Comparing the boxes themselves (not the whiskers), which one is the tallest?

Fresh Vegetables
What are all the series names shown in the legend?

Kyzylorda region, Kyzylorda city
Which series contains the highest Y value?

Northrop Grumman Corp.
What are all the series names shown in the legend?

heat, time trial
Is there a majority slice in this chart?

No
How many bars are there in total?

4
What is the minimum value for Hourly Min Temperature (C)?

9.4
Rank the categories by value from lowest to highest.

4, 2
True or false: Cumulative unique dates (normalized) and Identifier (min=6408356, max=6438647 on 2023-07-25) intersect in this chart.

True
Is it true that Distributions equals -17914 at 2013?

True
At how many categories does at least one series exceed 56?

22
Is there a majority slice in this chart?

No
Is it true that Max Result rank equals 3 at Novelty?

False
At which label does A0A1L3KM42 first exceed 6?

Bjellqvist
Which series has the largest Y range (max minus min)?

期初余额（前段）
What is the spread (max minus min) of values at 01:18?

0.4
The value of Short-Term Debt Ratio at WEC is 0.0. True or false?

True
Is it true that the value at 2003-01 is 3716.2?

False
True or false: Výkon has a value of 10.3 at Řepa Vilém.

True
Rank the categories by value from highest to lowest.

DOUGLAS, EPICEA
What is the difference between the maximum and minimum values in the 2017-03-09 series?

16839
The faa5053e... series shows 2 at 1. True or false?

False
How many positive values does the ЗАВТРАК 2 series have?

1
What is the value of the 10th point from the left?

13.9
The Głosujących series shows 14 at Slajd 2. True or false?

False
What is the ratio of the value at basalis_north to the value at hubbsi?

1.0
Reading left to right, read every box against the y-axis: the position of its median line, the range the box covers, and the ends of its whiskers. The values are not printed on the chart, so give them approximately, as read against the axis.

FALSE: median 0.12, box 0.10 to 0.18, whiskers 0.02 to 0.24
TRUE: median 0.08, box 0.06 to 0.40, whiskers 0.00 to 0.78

┄┄┄┄┄┄┄┄┄┄┄┄┄┄┄┄┄┄┄┄

▸ Problem details
Please copy out all of the data above line for line, keeping every character unchanged.

▸ Answer section
Comparing the boxes themselves (not the whiskers), which one is the tallest?

Fresh Vegetables
What are all the series names shown in the legend?

Kyzylorda region, Kyzylorda city
Which series contains the highest Y value?

Northrop Grumman Corp.
What are all the series names shown in the legend?

heat, time trial
Is there a majority slice in this chart?

No
How many bars are there in total?

4
What is the minimum value for Hourly Min Temperature (C)?

9.4
Rank the categories by value from lowest to highest.

4, 2
True or false: Cumulative unique dates (normalized) and Identifier (min=6408356, max=6438647 on 2023-07-25) intersect in this chart.

True
Is it true that Distributions equals -17914 at 2013?

True
At how many categories does at least one series exceed 56?

22
Is there a majority slice in this chart?

No
Is it true that Max Result rank equals 3 at Novelty?

False
At which label does A0A1L3KM42 first exceed 6?

Bjellqvist
Which series has the largest Y range (max minus min)?

期初余额（前段）
What is the spread (max minus min) of values at 01:18?

0.4
The value of Short-Term Debt Ratio at WEC is 0.0. True or false?

True
Is it true that the value at 2003-01 is 3716.2?

False
True or false: Výkon has a value of 10.3 at Řepa Vilém.

True
Rank the categories by value from highest to lowest.

DOUGLAS, EPICEA
What is the difference between the maximum and minimum values in the 2017-03-09 series?

16839
The faa5053e... series shows 2 at 1. True or false?

False
How many positive values does the ЗАВТРАК 2 series have?

1
What is the value of the 10th point from the left?

13.9
The Głosujących series shows 14 at Slajd 2. True or false?

False
What is the ratio of the value at basalis_north to the value at hubbsi?

1.0
Reading left to right, read every box against the y-axis: the position of its median line, the range the box covers, and the ends of its whiskers. The values are not printed on the chart, so give them approximately, as read against the axis.

FALSE: median 0.12, box 0.10 to 0.18, whiskers 0.02 to 0.24
TRUE: median 0.08, box 0.06 to 0.40, whiskers 0.00 to 0.78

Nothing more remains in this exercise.